Dreaf24 wrote:
Hi, my brother just gave me his iMac desktop and I want to use it as a second display with my dell laptop. I bought the thunderbolt 3 to hdmi and connected to my dell laptop but didn’t work, could you guys guide me please what is the best way to use both?
That's not going to work.
Only a few old iMacs – made between 2009 and mid 2014 – supported Target Display Mode, and Apple later put restrictions on the video source such that it has to be another old Mac.
As far as I know, there is no such thing as an adapter that converts HDMI video output (from a computer such as your Dell laptop) to Thunderbolt 3. Thunderbolt is a more general-purpose protocol than HDMI. My guess would be that what you have is a unidirectional USB-C (DisplayPort Alt Mode) to HDMI adapter that is designed to work only when the USB-C end is plugged into the video source and the HDMI end is plugged into a monitor. In which case, you're trying to use it in reverse, as well as trying to use it to handle a protocol it knows nothing about.
Furthermore, if that iMac is equipped with USB-C / Thunderbolt ports, that would mean that it's too new to ever have supported Target Display Mode. Target Display Mode went away in Late 2014 when the first 27" 5K Retina iMac came out … and that iMac used Thunderbolt 2 ports with old-style Mini DisplayPort connectors.

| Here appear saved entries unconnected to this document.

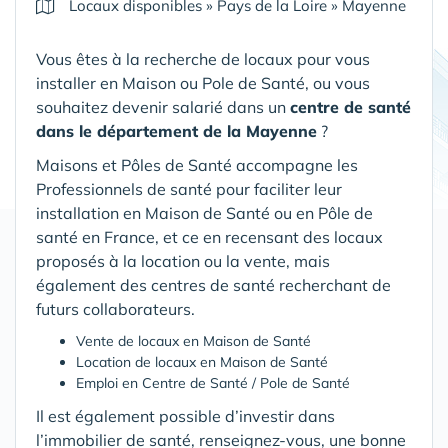
Locaux disponibles
»
Pays de la Loire
»
Mayenne
Vous êtes à la recherche de locaux pour vous
installer en Maison ou Pole de Santé, ou vous
souhaitez devenir salarié dans un
centre de santé
dans le département de la Mayenne
?
Maisons et Pôles de Santé accompagne les
Professionnels de santé pour faciliter leur
installation en Maison de Santé ou en Pôle de
santé en France, et ce en recensant des locaux
proposés à la location ou la vente, mais
également des centres de santé recherchant de
futurs collaborateurs.
Vente de locaux en Maison de Santé
Location de locaux en Maison de Santé
Emploi en Centre de Santé / Pole de Santé
Il est également possible d’investir dans
l’immobilier de santé, renseignez-vous, une bonne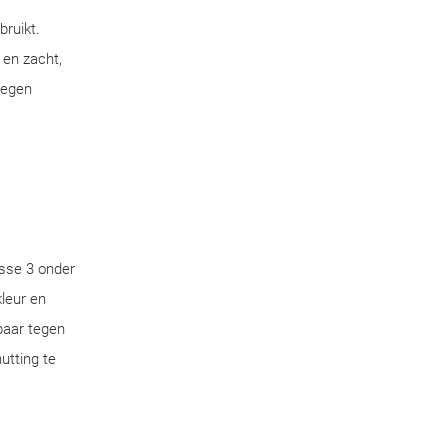
bruikt.
 en zacht,
tegen
sse 3 onder
leur en
aar tegen
utting te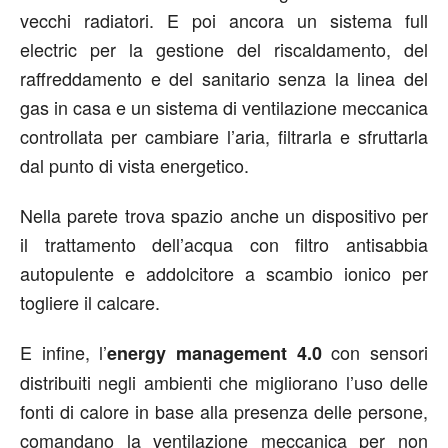
vecchi radiatori. E poi ancora un sistema full
electric per la gestione del riscaldamento, del
raffreddamento e del sanitario senza la linea del
gas in casa e un sistema di ventilazione meccanica
controllata per cambiare l’aria, filtrarla e sfruttarla
dal punto di vista energetico.
Nella parete trova spazio anche un dispositivo per
il trattamento dell’acqua con filtro antisabbia
autopulente e addolcitore a scambio ionico per
togliere il calcare.
E infine, l’
con sensori
energy management 4.0
distribuiti negli ambienti che migliorano l’uso delle
fonti di calore in base alla presenza delle persone,
comandano la ventilazione meccanica per non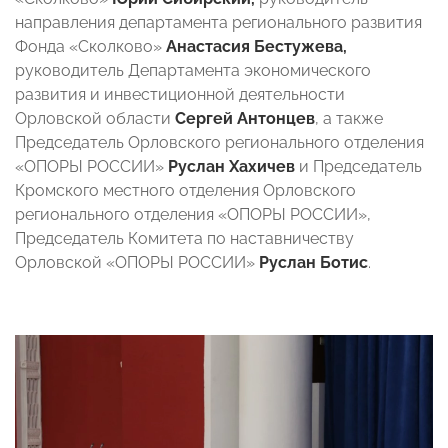
направления департамента регионального развития
Фонда «Сколково»
Анастасия Бестужева,
руководитель Департамента экономического
развития и инвестиционной деятельности
Орловской области
Сергей Антонцев
, а также
Председатель Орловского регионального отделения
«ОПОРЫ РОССИИ»
Руслан Хахичев
и Председатель
Кромского местного отделения Орловского
регионального отделения «ОПОРЫ РОССИИ»,
Председатель Комитета по наставничеству
Орловской «ОПОРЫ РОССИИ»
Руслан Ботис
.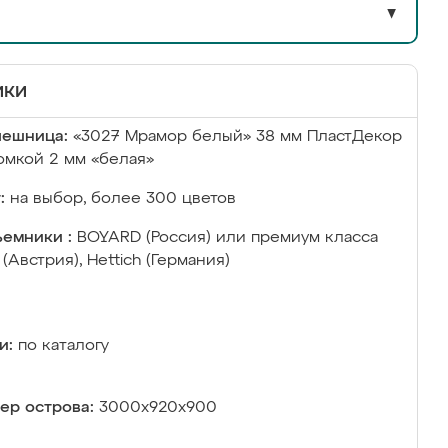
▼
ики
лешница:
«3027 Мрамор белый» 38 мм ПластДекор
омкой 2 мм «белая»
:
на выбор, более 300 цветов
емники :
BOYARD (Россия) или премиум класса
 (Австрия), Hettich (Германия)
и:
по каталогу
ер острова:
3000х920х900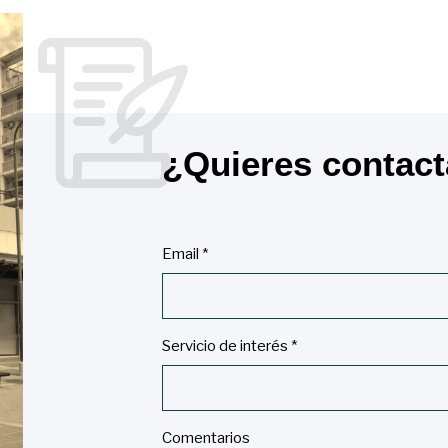
¿Quieres contac
Email *
Servicio de interés *
Comentarios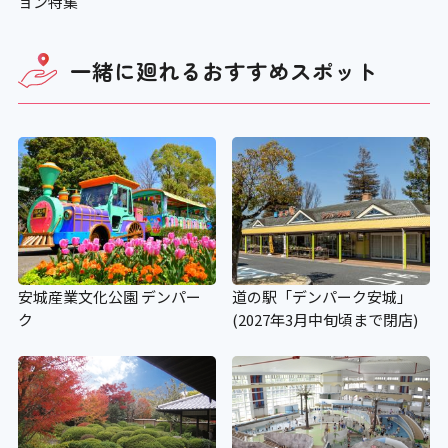
ョン特集
一緒に廻れる
おすすめスポット
安城産業文化公園 デンパー
道の駅「デンパーク安城」
ク
(2027年3月中旬頃まで閉店)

If the iMac is recent enough, it might support being an AirPlay Receiver for AirPlay to Mac – a lower-quality way of using a Mac as a display. But normally, the device sending AirPlay video would be another Apple device - such as an iPhone, iPad, or Mac. I don't know if there is any software for Windows PCs that would let them take advantage of an AirPlay display.
Continuity features and requirements for Apple devices - Apple Support
All in all, you should probably be looking for a real hardware monitor.